ASSIGNMENT>
Echo the lines between the one containing "تفرضها التغيرات المناخية" and the one containing "بالتوسع في مشروعات معالجة وإعادة استخدام مياه", inclusive, character for character.

::: SOURCE DATA

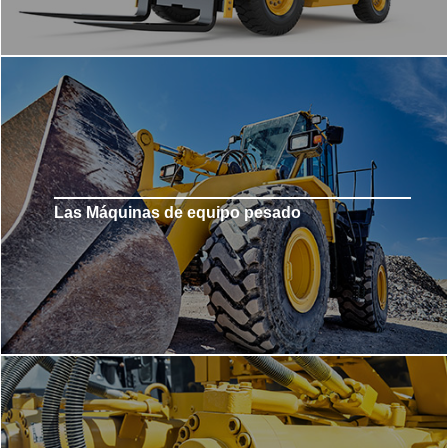
Las Máquinas de equipo pesado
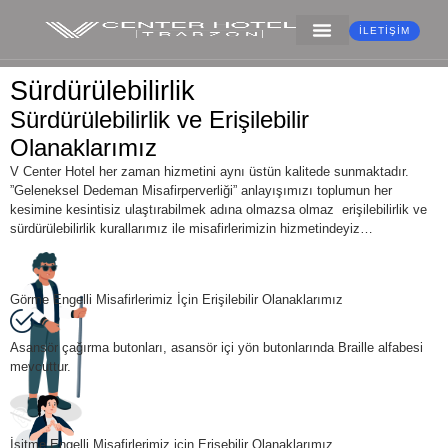
İLETIŞIM
Sürdürülebilirlik
Sürdürülebilirlik ve Erişilebilir
Olanaklarımız
V Center Hotel her zaman hizmetini aynı üstün kalitede sunmaktadır.
”Geleneksel Dedeman Misafirperverliği” anlayışımızı toplumun her
kesimine kesintisiz ulaştırabilmek adına olmazsa olmaz erişilebilirlik ve
sürdürülebilirlik kurallarımız ile misafirlerimizin hizmetindeyiz…
Görme Engelli Misafirlerimiz İçin Erişilebilir Olanaklarımız
Asansör çağırma butonları, asansör içi yön butonlarında Braille alfabesi
mevcuttur.
İşitme Engelli Misafirlerimiz için Erişebilir Olanaklarımız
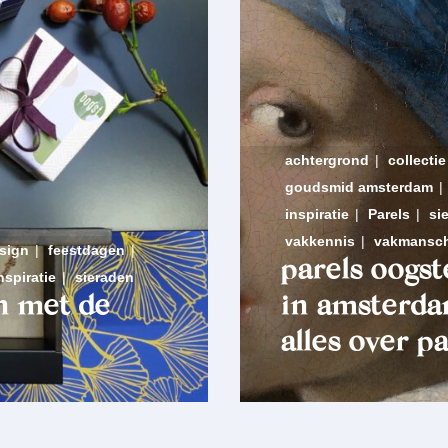
achtergrond
|
collectie
goudsmid amsterdam
|
inspiratie
|
Parels
|
si
vakkennis
|
vakmansc
sign
|
feestdagen
|
parels oogst
nspiratie
|
sieraden
n met de
in amsterda
alles over pa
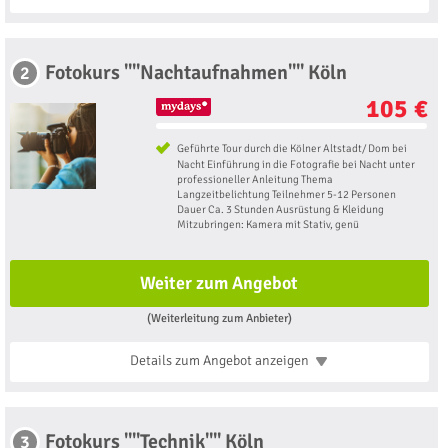
Fotokurs ""Nachtaufnahmen"" Köln
2
105 €
Geführte Tour durch die Kölner Altstadt/ Dom bei
Nacht Einführung in die Fotografie bei Nacht unter
professioneller Anleitung Thema
Langzeitbelichtung Teilnehmer 5-12 Personen
Dauer Ca. 3 Stunden Ausrüstung & Kleidung
Mitzubringen: Kamera mit Stativ, genü
Weiter zum Angebot
(Weiterleitung zum Anbieter)
Details zum Angebot
anzeigen
Fotokurs ""Technik"" Köln
3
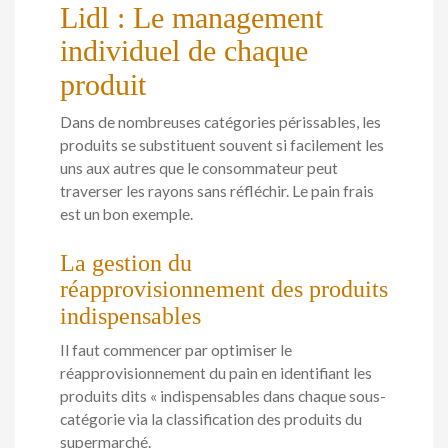
Lidl : Le management
individuel de chaque
produit
Dans de nombreuses catégories périssables, les
produits se substituent souvent si facilement les
uns aux autres que le consommateur peut
traverser les rayons sans réfléchir. Le pain frais
est un bon exemple.
La gestion du
réapprovisionnement des produits
indispensables
Il faut commencer par optimiser le
réapprovisionnement du pain en identifiant les
produits dits « indispensables dans chaque sous-
catégorie via la classification des produits du
supermarché.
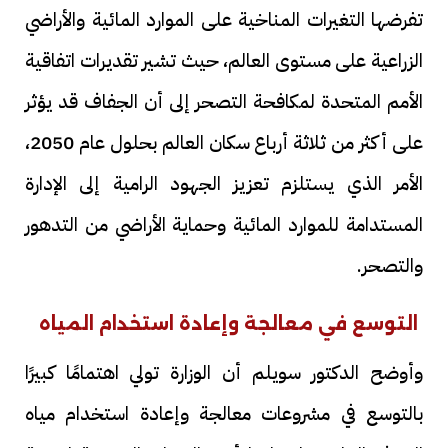
تفرضها التغيرات المناخية على الموارد المائية والأراضي
الزراعية على مستوى العالم، حيث تشير تقديرات اتفاقية
الأمم المتحدة لمكافحة التصحر إلى أن الجفاف قد يؤثر
على أكثر من ثلاثة أرباع سكان العالم بحلول عام 2050،
الأمر الذي يستلزم تعزيز الجهود الرامية إلى الإدارة
المستدامة للموارد المائية وحماية الأراضي من التدهور
والتصحر.
التوسع في معالجة وإعادة استخدام المياه
وأوضح الدكتور سويلم أن الوزارة تولي اهتمامًا كبيرًا
بالتوسع في مشروعات معالجة وإعادة استخدام مياه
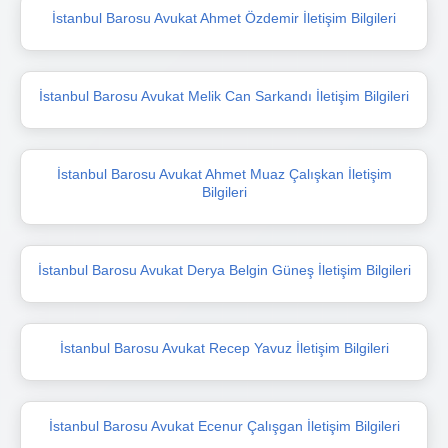
İstanbul Barosu Avukat Ahmet Özdemir İletişim Bilgileri
İstanbul Barosu Avukat Melik Can Sarkandı İletişim Bilgileri
İstanbul Barosu Avukat Ahmet Muaz Çalışkan İletişim
Bilgileri
İstanbul Barosu Avukat Derya Belgin Güneş İletişim Bilgileri
İstanbul Barosu Avukat Recep Yavuz İletişim Bilgileri
İstanbul Barosu Avukat Ecenur Çalışgan İletişim Bilgileri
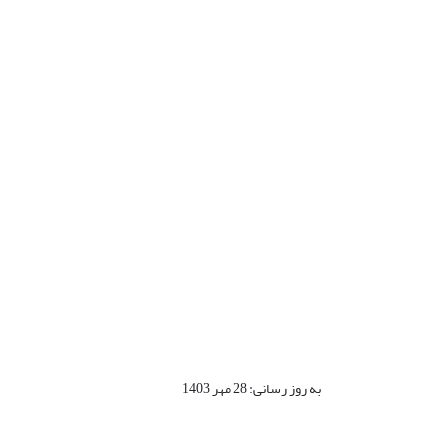
به روز رسانی: 28 مهر 1403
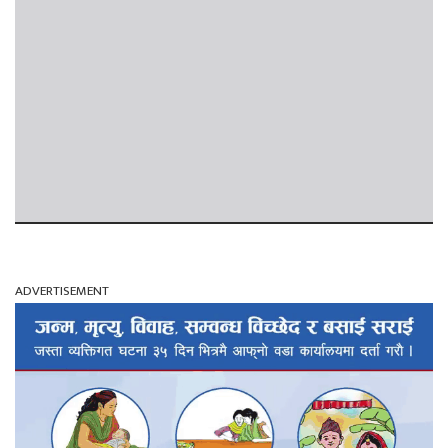
ADVERTISEMENT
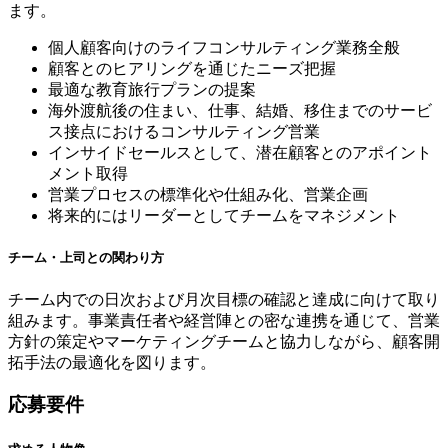
ます。
個人顧客向けのライフコンサルティング業務全般
顧客とのヒアリングを通じたニーズ把握
最適な教育旅行プランの提案
海外渡航後の住まい、仕事、結婚、移住までのサービ
ス接点におけるコンサルティング営業
インサイドセールスとして、潜在顧客とのアポイント
メント取得
営業プロセスの標準化や仕組み化、営業企画
将来的にはリーダーとしてチームをマネジメント
チーム・上司との関わり方
チーム内での日次および月次目標の確認と達成に向けて取り
組みます。事業責任者や経営陣との密な連携を通じて、営業
方針の策定やマーケティングチームと協力しながら、顧客開
拓手法の最適化を図ります。
応募要件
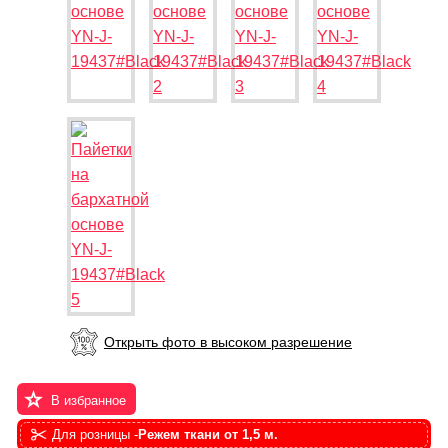
Открыть фото в высоком разрешение
В избранное
Для розницы -
Режем ткани от 1,5 м.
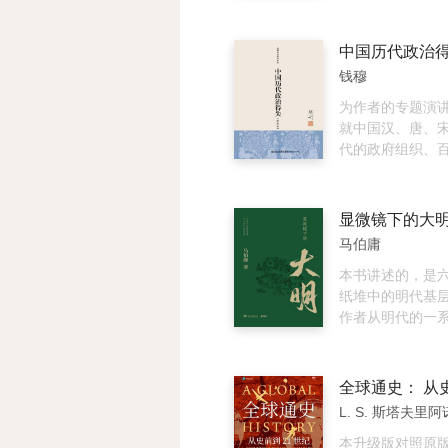
物如何被时代塑
旦，幸亏著名忠臣
个月畅销30万册
图改变时代。
木堡之变”中力挽
本、韩国、泰国
了明帝国……
烈追捧！《孙子兵
中国历代政治
字，似乎每个字
钱穆
让很多人望而却
要抓住兵法的根
为作者的专题演
发现处处豁然开
就中国汉、唐、
白白。本书作者
代的政府组织、
子兵法二十余年
试监察、财经赋
抓住兵法根本思想
等种种政治制度
个经典战例，将
观与比照，叙述
的原意剖析得详
陈利害得失。既
马伯庸
援引2000多年
括了中国历史与
子兵法》的传世
义，又点明了近
本书讲述的，是
牧等11人的注解
统文化和精神的
纸堆中的明代基
度还原兵法原意
简意赅，语重心
作者从明代的一
畅，精彩纷呈；
一部简明的“中国
档案文书里，挖
魏救赵等经典战
史”。
已久的故事。这
得令人身临其境
历史中绝无仅有
场上空，看交战
着眼于平民的政
L. S. 斯塔夫里
动，浴血奋战，
记录极为详尽。
声中演绎着兵法
能看到朴实的百
本升级版对照原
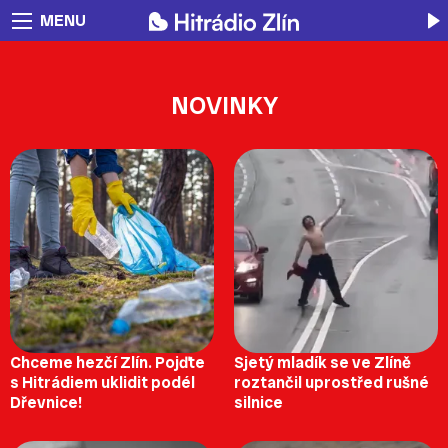
MENU
NOVINKY
Chceme hezčí Zlín. Pojďte
Sjetý mladík se ve Zlíně
s Hitrádiem uklidit podél
roztančil uprostřed rušné
Dřevnice!
silnice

::::::

TASK RESULT>
تفرضها التغيرات المناخية على الموارد المائية والأراضي
الزراعية على مستوى العالم، حيث تشير تقديرات اتفاقية
الأمم المتحدة لمكافحة التصحر إلى أن الجفاف قد يؤثر
على أكثر من ثلاثة أرباع سكان العالم بحلول عام 2050،
الأمر الذي يستلزم تعزيز الجهود الرامية إلى الإدارة
المستدامة للموارد المائية وحماية الأراضي من التدهور
والتصحر.
التوسع في معالجة وإعادة استخدام المياه
وأوضح الدكتور سويلم أن الوزارة تولي اهتمامًا كبيرًا
بالتوسع في مشروعات معالجة وإعادة استخدام مياه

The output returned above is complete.